Text shown:
[BEGIN]

# TRAI redefines minimum Broadband speed- now at blazing fast 512kbps.



## Akira (Nov 1, 2016)

> After much hee-haw and deliberations running into years, TRAI, which is the nodal agency for all things telecom, has finally redefined the minimum broadband speed in India. This means that now any service offering "broadband internet" will have to offer speed of up to 512kbps. This is double of 256kbps, which was mandated earlier. Yes, that is right. The jump is an impressive 100 per cent. Although it's another matter that compared to what rest of the world gets this is pathetic.
> 
> The 512kbps minimum broadband speed in a country like India that dreams of being a digital superpower is a joke that would be funny if it wasn't for the fact that poor quality of internet in the country would be a drag on it.
> 
> ...



for TRAI it seems the pressure from telecom companies to not revise the minimum broadband speed to a more reasonable definition was too much. Indian telecom operators use this astounding -- and completely anti-consumer -- practice of Fair Use Policy where after a consumers has used some 10GB or 20GB of data the speed of that consumer is reduced to a crawl. Essentially, the consumer is blackmailed into buying "speed packs" to restore the speed for the rest of the month. Revising the minimum broadband speed to 2mbps or something better would put an end to this scam because then internet service providers will not be able to frustrate consumers with slow internet speed.

[END]

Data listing
[BEGIN]

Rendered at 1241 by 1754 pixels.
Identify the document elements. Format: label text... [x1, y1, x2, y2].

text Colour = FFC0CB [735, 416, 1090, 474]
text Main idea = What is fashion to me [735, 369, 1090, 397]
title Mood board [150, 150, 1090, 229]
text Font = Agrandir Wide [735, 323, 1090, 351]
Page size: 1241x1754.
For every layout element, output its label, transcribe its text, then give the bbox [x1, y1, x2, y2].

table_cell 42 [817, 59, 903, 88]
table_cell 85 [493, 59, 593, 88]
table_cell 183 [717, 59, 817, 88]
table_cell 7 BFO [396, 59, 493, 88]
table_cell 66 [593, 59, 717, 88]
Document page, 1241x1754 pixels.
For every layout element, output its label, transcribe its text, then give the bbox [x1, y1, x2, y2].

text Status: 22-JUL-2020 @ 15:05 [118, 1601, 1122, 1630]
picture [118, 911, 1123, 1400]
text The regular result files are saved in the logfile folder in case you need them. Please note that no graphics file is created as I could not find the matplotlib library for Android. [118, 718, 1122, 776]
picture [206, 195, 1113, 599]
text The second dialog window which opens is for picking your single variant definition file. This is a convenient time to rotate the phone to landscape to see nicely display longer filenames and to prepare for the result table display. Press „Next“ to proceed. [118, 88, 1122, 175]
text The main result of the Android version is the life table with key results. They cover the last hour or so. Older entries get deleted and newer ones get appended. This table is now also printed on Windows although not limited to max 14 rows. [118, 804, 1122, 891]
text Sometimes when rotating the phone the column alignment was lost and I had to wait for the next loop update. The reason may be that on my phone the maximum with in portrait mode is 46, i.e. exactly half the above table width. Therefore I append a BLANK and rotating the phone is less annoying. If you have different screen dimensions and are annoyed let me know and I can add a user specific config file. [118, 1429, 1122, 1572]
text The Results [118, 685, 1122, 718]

[END]

To-do list:
(1) In the post about TRAI's new minimum broadband speed, what minimum speed was mandated before 512kbps?
(2) Rewrite the TRAI broadband post starting with "## Akira (Nov" and going on through "drag on it.", putting "technology leader" in place of "digital superpower".
(3) Continue the post about TRAI's new minimum broadband speed from where it stops.

Responses to the exercise:
(1) 256kbps

(2)
## Akira (Nov 1, 2016)

> After much hee-haw and deliberations running into years, TRAI, which is the nodal agency for all things telecom, has finally redefined the minimum broadband speed in India. This means that now any service offering "broadband internet" will have to offer speed of up to 512kbps. This is double of 256kbps, which was mandated earlier. Yes, that is right. The jump is an impressive 100 per cent. Although it's another matter that compared to what rest of the world gets this is pathetic.
> 
> The 512kbps minimum broadband speed in a country like India that dreams of being a technology leader is a joke that would be funny if it wasn't for the fact that poor quality of internet in the country would be a drag on it.

(3)
Unfortunately, it seems that TRAI doesn't see it like this. So, for now, the minimum broadband speed in India remains 512kbps and the country remains in the slow lane.

Source: TRAI pdf


----------



## Desmond (Nov 1, 2016)

And people wonder why we are the slowest in Asia, let alone the world.


----------



## TechnoBOY (Nov 1, 2016)

*i.imgur.com/EcL9ojJ.gif


----------



## saswat23 (Nov 1, 2016)

TRAI is full of idiots.


----------



## gagan_kumar (Nov 1, 2016)

saswat23 said:


> TRAI is full of idiots.



was there any doubt......?


----------



## dissel (Nov 2, 2016)

Is it possible BSNL again going back to 512kbps which they just upgrade to 1 mbps for all user in this year 15th Aug 2016.


----------



## topgear (Nov 2, 2016)

Akira said:


> for TRAI it seems the pressure from telecom companies to not revise the minimum broadband speed to a more reasonable definition was too much. Indian telecom operators use this astounding -- and completely anti-consumer -- practice of Fair Use Policy where after a consumers has used some 10GB or 20GB of data the speed of that consumer is reduced to a crawl. Essentially, the consumer is blackmailed into buying "speed packs" to restore the speed for the rest of the month. Revising the minimum broadband speed to 2mbps or something better would put an end to this scam because then internet service providers will not be able to frustrate consumers with slow internet speed.
> 
> *Unfortunately, it seems that TRAI doesn't see it like this. So, for now, the minimum broadband speed in India remains 512kbps and the country remains in the slow lane.*
> 
> Source: TRAI pdf



They will never .. as long as they can enjoy their free high speed optical fiber internet for free of cost ( or it's too cheap to them ) as a perk for the job they do.

- - - Updated - - -



dissel said:


> Is it possible BSNL again going back to 512kbps which they just upgrade to 1 mbps for all user in this year 15th Aug 2016.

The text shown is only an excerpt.